Hello, and welcome to episode 100 of the @Sea podcast.
We launched this thing on April 30th, 2016. And 100 episodes later, here we are. I want to pause right here at Episode 100; you do a couple of things, two things very specifically. The first one is simply to say thank you, thank you for listening for paying attention, I do not take for granted at all, not for a moment, that you offer your attention your time to this podcast, anything that I do, but specifically today, this podcast, thank you for paying attention. If you are a patron, doubly Thank you, because not only your attention but your actual contributions make it possible for me to do this, to take care of equipment costs, and also to free up the time it takes me to invest in these conversations, to do the research, I am enriched by this work. And your support allows me to continue to enter into it. So thank you very, very, very much. Thank you also, and very specifically to Dan Portnoy, who is the producer of this episode, and really the vast majority of episodes of the @Sea podcast, the last 100 episodes, your skillset your attention, your availability, there’s just stuff along with this podcast, there’s just stuff that’s true about my life, and is that exists in my life that simply would not were you not the person you are with the skill set you have and the attention you pay. So thank you. Thank you for making all this possible. If you’re a listener, if you’re Dan, if you are a patron. That’s first. The first is Thanks. And thanks because this like I said, this is an enriching work. I love this work. I love this work because I’m growing as I do it, which leads me to the second thing that I want to do. I grew up watching David Letterman, which means that what I’m going to offer you as a David Letterman type thing, I’m going to offer you a top 10. The top 10 things I have learned as the host of the @Sea podcast after 100 episodes.
Number 10. I don’t have to know everything.
But seems like kind of a win. I say it out loud. But the reality is, is life is just better recognizing my limitations, that I don’t have to make a goal of assembling a bunch of knowledge and becoming a know at all. It’s actually a really good posture to be in to recognize that I’m limited in my knowledge. I’m actually sometimes limited in my ability to know.
That makes life more interesting and makes people more interesting. I don’t have to know everything doesn’t pretend.

== RECORDS PROVIDED ==

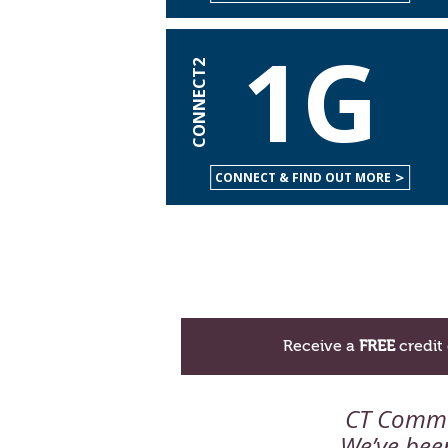
1G
CONNECT2
CONNECT & FIND OUT MORE
Receive a
FREE
credit 
CT Comm h
We’ve been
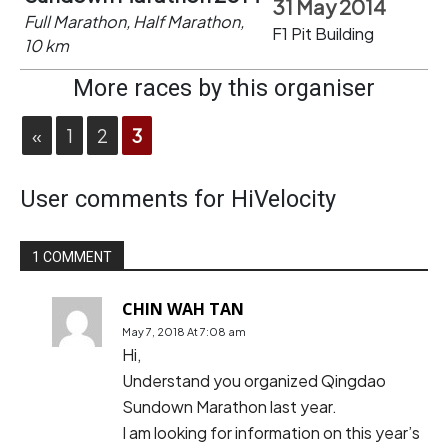
31 May 2014
Full Marathon, Half Marathon,
F1 Pit Building
10 km
More races by this organiser
«
1
2
3
User comments for HiVelocity
1 COMMENT
CHIN WAH TAN
May 7, 2018 At 7:08 am
Hi,
Understand you organized Qingdao
Sundown Marathon last year.
I am looking for information on this year’s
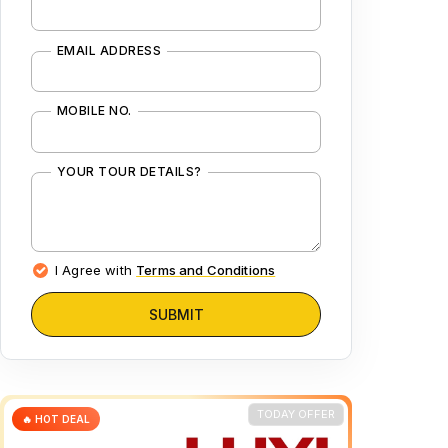
EMAIL ADDRESS
MOBILE NO.
YOUR TOUR DETAILS?
I Agree with
Terms and Conditions
SUBMIT
TODAY OFFER
🔥 HOT DEAL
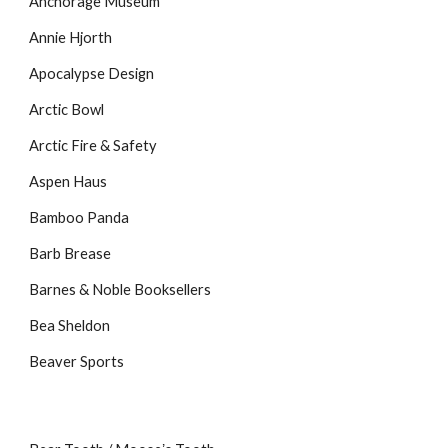
Anchorage Museum
Annie Hjorth
Apocalypse Design
Arctic Bowl
Arctic Fire & Safety
Aspen Haus
Bamboo Panda
Barb Brease
Barnes & Noble Booksellers
Bea Sheldon
Beaver Sports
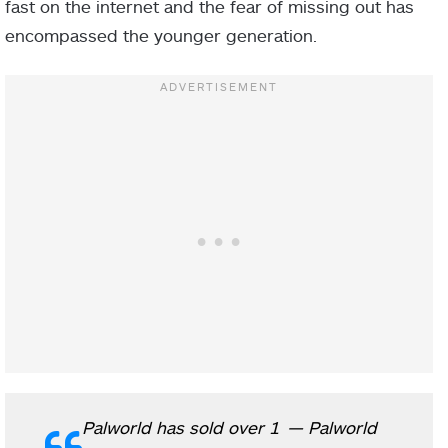
fast on the internet and the fear of missing out has
encompassed the younger generation.
Palworld has sold over 1
— Palworld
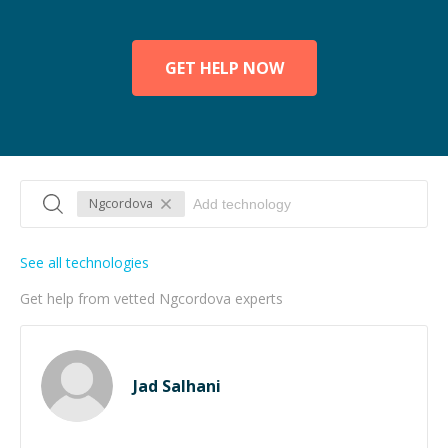
GET HELP NOW
Ngcordova
See all technologies
Get help from vetted Ngcordova experts
Jad Salhani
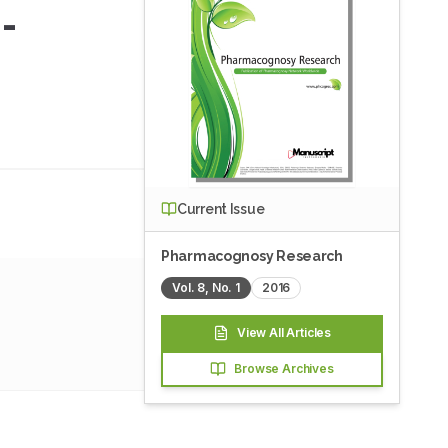
-
Current Issue
Pharmacognosy Research
Vol.
8
, No.
1
2016
View All Articles
Browse Archives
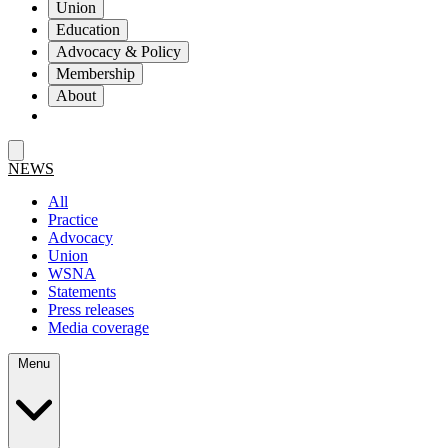
Union
Education
Advocacy & Policy
Membership
About
NEWS
All
Practice
Advocacy
Union
WSNA
Statements
Press releases
Media coverage
Menu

== PROBLEMS AND TASKS ==
1. In the podcast transcript, on what date did the @Sea podcast launch?
2. Using the podcast transcript, explain why the host gives patrons a double thank-you.
3. Carry the podcast transcript forward from its final sentence, staying in the host's spoken voice.

== RESULTS FOR EACH TASK ==
1. April 30th, 2016.

2. Patrons give their contributions as well as their attention. That money pays for equipment and frees the host's time for research and for the conversations on the podcast.

3.
Number nine, I don’t have to pretend like I know everything. My mom used to say, no one likes it. know it all. Maybe your mom said the same thing. 100 episodes into this podcast. I really believe it.
Folks really enjoy being asked questions. I enjoy being asked questions. I don’t have to pretend like I know everything. In fact, there’s just not a lot of respect to be gained. By pretending like I’ve got knowledge, there is a lot to be gained by knowing that I don’t know everything and acting like someone who is looking for what’s next in someone’s life was looking for truth, beauty, goodness, as opposed to thinking that they’ve got it.
Which leads me to number eight. Curiosity is a sign of respect.
To say to someone tell me about that. To say to someone, I don’t think I quite understand that. Can you break that down? For me? There is this maybe a fear of sorts that that like folks would be offended, to be asked questions about who they are. But the more I’ve done it, the more I’ve asked like really poignant questions of really sensitive matters and people’s lives the more I recognize how respected and honored people feel, when I ask questions, as opposed to make assumptions. Curiosity is a sign of respect.
Number seven, mystery is an invitation.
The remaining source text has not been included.